# WORK ITEM
Reproduce word for word the part of the thread on testing for unprintable characters between "Replies are listed" and "rather, its inverse.", inclusive.

# SELECTED PASSAGE
....................

Moron has asked for the wisdom of the Perl Monks concerning the following question:

Despite plenty of similar cases having been discussed here, this exact issue is thornier than it may seem at first sight and I couldn't find a close enough match to this: Simply stated, the problem is, given a string, determine whether it is safe enough to print the string without doing anything nasty to just about any screen or printer oon the basis of this being assumed to be a text file (especially if we are talking about printing large files where a typical binary file being let through would cause mayhem). I refined the problem statement to this:

Using a regexp, filter the following character types: \x08 \x09 \x0B \x0C \x20 and any symbolic character (punctuation, numbers, letters, standard symbols...) and detect whether anything is left over. I can conceive of an ugly way to do this using ranges of characters - but is that really the best?

Many thanks in advance for any suggestions,

-M

Free your mind

Replies are listed 'Best First'.
Re: Testing for unprintable characters
by blazar (Canon) on Nov 15, 2005 at 16:27 UTC
Re: Testing for unprintable characters
by davorg (Chancellor) on Nov 15, 2005 at 16:30 UTC

    You could use the POSIX [:print:] character class. Or, rather, its inverse.

....................

# DATASET CONTENT
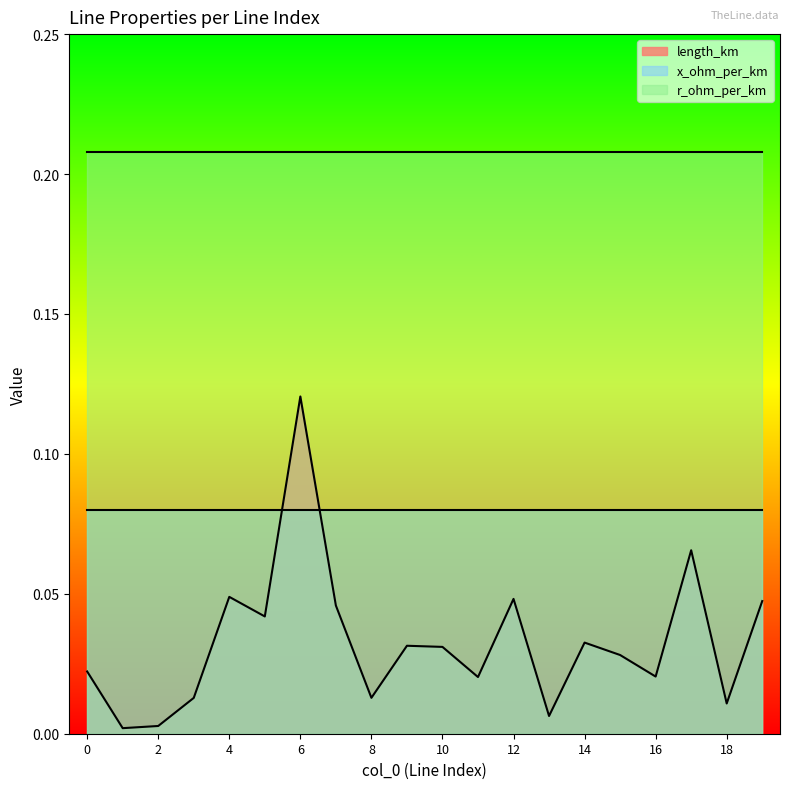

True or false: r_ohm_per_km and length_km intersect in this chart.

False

....................

# SOLUTION
Replies are listed 'Best First'.
Re: Testing for unprintable characters
by blazar (Canon) on Nov 15, 2005 at 16:27 UTC
Re: Testing for unprintable characters
by davorg (Chancellor) on Nov 15, 2005 at 16:30 UTC

    You could use the POSIX [:print:] character class. Or, rather, its inverse.